TEXT SECTION:

============================================================

Sr. IT Project Manager – Cybersecurity Compliance

About The Position

Requirements

• Must be eligible for a Public Trust clearance. An active Treasury Minimum Background Investigation (MBI) is required or must be obtainable. Active MBI is strongly preferred.
• Active PMI Project Management Professional (PMP) certification – REQUIRED.
• Active ISC2 Certified Information Systems Security Professional (CISSP) certification – REQUIRED.
• Minimum of 10 years of IT Project Management experience, with at least 5 years managing cybersecurity compliance programs in a federal government environment.
• Demonstrated experience managing FISMA compliance programs, including A&A activities, SSP development, SAR preparation, and POA&M tracking for federal information systems.
• In-depth working knowledge of NIST Special Publications, including SP 800-37 (RMF), SP 800-53 (Security and Privacy Controls), SP 800-137 (Continuous Monitoring), and related FIPS publications.
• Experience overseeing IT General Controls (ITGC) assessments in support of Financial Statement Audits and A-123 compliance reviews.
• Proven ability to manage Time & Materials (T&M) and Firm-Fixed-Price (FFP) contracts, including financial management, staffing, and performance reporting.

============================================================

DATA PROVIDED:
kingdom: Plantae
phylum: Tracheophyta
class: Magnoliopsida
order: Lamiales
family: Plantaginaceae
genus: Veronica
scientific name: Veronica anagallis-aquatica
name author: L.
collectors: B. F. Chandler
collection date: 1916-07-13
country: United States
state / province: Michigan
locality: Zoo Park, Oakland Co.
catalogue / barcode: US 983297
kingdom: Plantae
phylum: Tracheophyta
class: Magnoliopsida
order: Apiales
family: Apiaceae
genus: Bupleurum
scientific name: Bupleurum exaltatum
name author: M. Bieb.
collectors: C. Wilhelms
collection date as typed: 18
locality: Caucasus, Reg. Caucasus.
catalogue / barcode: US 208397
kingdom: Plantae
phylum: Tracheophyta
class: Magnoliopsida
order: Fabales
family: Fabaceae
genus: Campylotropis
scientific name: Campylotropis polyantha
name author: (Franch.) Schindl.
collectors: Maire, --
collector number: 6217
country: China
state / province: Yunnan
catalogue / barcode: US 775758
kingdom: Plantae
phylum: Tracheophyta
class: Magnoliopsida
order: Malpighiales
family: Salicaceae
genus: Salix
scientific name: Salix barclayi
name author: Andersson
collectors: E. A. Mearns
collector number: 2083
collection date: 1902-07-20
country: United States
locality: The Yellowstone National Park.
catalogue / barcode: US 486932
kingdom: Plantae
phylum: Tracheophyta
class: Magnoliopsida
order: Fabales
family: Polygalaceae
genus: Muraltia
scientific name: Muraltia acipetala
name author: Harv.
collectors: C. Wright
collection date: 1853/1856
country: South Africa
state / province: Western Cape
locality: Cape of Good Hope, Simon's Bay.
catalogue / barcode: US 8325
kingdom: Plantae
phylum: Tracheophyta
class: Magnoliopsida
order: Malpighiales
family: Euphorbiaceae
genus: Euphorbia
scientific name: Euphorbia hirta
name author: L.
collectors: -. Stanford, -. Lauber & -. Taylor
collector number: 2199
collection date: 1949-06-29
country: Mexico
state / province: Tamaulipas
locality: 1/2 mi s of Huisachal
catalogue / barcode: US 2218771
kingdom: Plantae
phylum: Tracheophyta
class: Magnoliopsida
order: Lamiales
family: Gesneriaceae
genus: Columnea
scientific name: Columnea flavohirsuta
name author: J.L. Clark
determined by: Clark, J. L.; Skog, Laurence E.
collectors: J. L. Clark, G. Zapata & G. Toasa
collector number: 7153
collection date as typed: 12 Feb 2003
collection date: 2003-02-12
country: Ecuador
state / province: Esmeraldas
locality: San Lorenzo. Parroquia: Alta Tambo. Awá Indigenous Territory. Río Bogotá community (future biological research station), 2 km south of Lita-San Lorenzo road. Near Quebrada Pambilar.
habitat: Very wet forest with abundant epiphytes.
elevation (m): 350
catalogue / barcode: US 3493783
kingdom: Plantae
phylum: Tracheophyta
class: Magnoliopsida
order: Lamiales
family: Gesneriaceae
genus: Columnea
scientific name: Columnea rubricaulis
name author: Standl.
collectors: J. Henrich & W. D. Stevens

============================================================

ASSIGNMENT 1:
Please rewrite the job posting's requirement that begins "Demonstrated experience managing FISMA" as a short list, keeping its main facts.
ASSIGNMENT 2:
What is the minimum number of years of IT project management experience the job posting requires?

TASK OUTPUT 1:
Experience managing FISMA compliance programs for federal information systems, including:
- A&A activities
- SSP development
- SAR preparation
- POA&M tracking

TASK OUTPUT 2:
A minimum of 10 years.